Dec 9, 2014 at 16:28 comment added gbh. Well the mixed model approach makes sense I agree but remember that finally we just want y = ax^2 + bx + c, for given x,a,b,c and thats it, we have no info on the experiment and such...
Dec 9, 2014 at 16:13 vote accept gbh.
Dec 9, 2014 at 13:25 comment added Tim You have a small sample for that, but the logic of linear mixed models would fit here: you would consider experiments as a random variable $N(0, \sigma)$, i.e. as a random sample of different possible conditions that could be encountered (so $c_i$ in @BenKuhn model would be a random effect). Notice also that you expect two things that rule out each other: (a) to include the impact of the experiment into the model, (b) not to include impact of the experiment in the model.
Dec 8, 2014 at 23:11 comment added Ben Kuhn Do you have any tuples $(y, x)$ where no experiment is being run?

**Prompt 1**: In the comment thread, who asked whether there are any tuples $(y, x)$ where no experiment is being run?
**Prompt 2**: Copy the comment thread from "Dec 9, 2014 at 16:28" to "vote accept gbh.".

**Extracted entries**:

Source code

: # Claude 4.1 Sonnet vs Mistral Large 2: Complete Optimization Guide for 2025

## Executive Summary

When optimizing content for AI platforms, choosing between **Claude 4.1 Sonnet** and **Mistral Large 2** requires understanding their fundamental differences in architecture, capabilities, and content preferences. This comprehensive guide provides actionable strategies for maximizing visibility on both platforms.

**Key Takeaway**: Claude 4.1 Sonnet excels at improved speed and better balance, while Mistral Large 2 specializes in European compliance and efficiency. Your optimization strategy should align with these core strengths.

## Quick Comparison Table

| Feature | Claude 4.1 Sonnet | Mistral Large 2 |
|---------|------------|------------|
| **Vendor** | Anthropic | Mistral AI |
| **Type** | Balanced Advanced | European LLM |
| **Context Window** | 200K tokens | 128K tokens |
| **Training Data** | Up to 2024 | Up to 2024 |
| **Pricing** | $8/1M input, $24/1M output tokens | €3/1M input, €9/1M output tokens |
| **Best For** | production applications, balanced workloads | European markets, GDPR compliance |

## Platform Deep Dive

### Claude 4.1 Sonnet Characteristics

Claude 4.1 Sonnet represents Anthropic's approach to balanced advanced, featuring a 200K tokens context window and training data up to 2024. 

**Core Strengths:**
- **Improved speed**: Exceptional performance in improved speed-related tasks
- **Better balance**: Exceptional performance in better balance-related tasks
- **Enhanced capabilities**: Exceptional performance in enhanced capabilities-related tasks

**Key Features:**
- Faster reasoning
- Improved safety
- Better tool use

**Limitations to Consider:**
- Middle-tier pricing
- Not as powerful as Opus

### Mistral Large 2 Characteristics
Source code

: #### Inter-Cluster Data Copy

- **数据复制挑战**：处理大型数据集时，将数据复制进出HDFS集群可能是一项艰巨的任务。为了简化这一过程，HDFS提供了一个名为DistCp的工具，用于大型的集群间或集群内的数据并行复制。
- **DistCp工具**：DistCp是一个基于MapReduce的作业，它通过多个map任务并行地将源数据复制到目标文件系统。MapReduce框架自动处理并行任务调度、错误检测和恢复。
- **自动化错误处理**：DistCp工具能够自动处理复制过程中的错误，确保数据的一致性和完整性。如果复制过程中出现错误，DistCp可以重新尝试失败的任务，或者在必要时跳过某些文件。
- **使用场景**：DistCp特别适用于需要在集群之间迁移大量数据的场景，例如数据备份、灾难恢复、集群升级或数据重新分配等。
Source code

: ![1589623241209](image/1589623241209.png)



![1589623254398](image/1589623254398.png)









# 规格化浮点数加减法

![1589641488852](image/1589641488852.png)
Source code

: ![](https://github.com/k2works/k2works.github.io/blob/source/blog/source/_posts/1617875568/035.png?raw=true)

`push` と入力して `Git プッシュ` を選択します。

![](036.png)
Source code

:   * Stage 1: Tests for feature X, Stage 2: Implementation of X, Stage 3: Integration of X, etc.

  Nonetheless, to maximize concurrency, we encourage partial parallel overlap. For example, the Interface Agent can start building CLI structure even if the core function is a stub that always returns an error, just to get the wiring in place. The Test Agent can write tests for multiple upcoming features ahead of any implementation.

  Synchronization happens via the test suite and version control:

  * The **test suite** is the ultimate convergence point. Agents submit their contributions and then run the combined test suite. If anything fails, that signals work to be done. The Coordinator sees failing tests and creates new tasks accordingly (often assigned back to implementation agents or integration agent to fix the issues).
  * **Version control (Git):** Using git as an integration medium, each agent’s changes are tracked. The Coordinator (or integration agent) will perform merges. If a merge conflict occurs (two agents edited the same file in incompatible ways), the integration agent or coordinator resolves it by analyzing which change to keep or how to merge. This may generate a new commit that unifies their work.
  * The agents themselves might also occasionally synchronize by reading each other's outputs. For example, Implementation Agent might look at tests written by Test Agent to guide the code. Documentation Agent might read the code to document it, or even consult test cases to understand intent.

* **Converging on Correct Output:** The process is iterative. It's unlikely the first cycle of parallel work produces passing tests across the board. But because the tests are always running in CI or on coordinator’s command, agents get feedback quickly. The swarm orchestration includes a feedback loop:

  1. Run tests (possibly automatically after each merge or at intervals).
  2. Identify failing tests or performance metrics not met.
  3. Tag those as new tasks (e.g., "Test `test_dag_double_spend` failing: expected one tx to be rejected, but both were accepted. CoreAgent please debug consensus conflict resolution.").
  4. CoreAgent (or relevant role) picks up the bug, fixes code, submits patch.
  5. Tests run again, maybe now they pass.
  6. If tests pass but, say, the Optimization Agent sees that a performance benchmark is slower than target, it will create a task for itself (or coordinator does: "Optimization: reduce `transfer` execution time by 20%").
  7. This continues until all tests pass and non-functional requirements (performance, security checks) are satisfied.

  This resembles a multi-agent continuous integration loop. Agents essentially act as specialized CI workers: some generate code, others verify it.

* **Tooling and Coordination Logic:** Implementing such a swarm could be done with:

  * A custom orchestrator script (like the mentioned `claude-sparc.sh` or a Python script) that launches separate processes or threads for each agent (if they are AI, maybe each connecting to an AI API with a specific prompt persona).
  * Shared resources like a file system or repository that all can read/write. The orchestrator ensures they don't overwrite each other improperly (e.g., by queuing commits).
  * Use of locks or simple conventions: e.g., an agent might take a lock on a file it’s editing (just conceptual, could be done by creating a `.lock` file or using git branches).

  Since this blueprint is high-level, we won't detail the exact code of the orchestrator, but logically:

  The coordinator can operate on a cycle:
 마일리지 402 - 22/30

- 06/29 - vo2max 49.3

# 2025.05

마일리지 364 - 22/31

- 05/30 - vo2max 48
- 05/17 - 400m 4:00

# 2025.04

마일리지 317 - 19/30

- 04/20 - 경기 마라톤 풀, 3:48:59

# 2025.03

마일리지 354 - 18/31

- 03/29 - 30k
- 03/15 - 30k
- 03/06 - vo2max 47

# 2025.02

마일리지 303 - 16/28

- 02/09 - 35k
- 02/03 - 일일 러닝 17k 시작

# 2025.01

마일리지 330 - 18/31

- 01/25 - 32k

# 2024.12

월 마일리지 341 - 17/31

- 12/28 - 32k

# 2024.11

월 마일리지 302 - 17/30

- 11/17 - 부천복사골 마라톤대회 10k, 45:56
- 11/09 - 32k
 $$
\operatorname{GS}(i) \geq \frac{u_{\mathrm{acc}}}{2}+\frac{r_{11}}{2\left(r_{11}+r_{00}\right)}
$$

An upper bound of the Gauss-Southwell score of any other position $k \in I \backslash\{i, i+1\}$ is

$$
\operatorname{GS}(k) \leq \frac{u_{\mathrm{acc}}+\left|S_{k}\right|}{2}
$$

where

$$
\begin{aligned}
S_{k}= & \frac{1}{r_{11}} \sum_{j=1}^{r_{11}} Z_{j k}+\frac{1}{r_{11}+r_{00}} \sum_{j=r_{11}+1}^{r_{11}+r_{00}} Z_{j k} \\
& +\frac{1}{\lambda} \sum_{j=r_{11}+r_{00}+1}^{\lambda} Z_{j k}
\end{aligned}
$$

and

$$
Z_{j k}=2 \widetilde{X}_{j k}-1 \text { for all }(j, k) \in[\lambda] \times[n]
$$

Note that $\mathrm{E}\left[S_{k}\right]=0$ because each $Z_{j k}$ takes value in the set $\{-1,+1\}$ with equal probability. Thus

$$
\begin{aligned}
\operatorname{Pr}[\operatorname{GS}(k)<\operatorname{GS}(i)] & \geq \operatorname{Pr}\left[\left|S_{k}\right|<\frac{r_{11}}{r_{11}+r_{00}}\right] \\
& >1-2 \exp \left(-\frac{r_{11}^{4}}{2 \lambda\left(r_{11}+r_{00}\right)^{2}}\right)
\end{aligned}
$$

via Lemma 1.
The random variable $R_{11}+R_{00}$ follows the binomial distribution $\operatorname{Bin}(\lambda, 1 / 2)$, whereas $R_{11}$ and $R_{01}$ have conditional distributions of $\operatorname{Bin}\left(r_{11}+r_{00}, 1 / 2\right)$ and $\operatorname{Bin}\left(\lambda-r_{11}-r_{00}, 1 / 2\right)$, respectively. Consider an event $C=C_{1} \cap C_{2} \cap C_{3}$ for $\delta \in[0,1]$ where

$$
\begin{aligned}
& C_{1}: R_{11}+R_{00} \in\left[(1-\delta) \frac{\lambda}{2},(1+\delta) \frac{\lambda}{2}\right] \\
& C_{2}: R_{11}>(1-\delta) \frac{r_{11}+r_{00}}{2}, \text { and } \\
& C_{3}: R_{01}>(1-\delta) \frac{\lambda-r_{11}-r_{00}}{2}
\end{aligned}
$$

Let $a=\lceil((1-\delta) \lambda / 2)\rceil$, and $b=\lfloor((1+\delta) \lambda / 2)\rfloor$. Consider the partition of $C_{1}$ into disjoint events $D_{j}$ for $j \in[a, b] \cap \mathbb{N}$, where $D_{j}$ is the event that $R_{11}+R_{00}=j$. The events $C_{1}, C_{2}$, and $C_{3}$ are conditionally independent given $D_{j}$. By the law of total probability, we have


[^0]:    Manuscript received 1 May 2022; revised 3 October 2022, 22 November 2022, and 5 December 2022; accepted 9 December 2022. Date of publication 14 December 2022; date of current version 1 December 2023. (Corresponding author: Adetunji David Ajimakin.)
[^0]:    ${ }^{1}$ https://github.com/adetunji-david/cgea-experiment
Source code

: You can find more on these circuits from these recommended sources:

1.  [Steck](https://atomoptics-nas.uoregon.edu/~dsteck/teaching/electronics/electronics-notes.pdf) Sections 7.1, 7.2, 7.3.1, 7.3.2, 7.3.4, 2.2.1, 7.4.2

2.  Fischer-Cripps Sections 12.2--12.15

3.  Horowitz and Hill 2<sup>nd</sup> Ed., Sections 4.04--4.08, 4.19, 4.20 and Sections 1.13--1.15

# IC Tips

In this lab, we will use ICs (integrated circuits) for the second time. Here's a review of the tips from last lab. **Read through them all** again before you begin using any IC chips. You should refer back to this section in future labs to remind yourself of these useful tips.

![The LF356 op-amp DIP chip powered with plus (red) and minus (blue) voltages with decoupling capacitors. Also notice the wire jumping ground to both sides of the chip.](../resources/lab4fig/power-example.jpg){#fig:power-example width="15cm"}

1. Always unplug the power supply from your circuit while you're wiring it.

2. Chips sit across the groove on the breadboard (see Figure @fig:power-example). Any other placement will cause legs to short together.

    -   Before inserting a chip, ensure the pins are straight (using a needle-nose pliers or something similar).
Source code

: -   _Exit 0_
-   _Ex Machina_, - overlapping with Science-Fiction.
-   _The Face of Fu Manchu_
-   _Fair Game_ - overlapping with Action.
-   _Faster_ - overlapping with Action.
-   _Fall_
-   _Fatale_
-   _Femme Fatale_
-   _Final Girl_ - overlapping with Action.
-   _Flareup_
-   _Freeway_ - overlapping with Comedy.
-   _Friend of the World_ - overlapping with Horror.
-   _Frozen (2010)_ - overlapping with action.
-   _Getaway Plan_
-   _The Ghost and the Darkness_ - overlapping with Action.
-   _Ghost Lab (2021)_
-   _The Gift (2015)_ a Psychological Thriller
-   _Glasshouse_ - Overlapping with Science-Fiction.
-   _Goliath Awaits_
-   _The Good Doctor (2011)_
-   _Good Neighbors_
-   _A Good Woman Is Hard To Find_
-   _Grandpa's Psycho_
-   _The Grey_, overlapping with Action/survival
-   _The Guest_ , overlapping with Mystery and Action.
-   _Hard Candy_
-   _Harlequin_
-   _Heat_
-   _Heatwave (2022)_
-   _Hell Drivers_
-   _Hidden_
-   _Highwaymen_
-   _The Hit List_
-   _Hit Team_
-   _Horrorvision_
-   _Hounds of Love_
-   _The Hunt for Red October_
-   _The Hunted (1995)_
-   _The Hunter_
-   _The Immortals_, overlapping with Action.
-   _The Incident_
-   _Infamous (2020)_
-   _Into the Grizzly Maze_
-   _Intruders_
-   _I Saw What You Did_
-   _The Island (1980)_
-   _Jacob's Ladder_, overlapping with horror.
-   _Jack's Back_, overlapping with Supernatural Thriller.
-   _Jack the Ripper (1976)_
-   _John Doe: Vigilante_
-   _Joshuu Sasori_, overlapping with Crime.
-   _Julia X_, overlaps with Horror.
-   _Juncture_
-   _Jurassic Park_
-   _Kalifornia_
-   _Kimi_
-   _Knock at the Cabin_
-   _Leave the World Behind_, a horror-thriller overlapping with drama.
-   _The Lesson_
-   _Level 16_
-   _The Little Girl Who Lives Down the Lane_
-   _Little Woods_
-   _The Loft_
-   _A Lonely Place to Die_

**Expected output 1**: Ben Kuhn

**Expected output 2**:
Dec 9, 2014 at 16:28 comment added gbh. Well the mixed model approach makes sense I agree but remember that finally we just want y = ax^2 + bx + c, for given x,a,b,c and thats it, we have no info on the experiment and such...
Dec 9, 2014 at 16:13 vote accept gbh.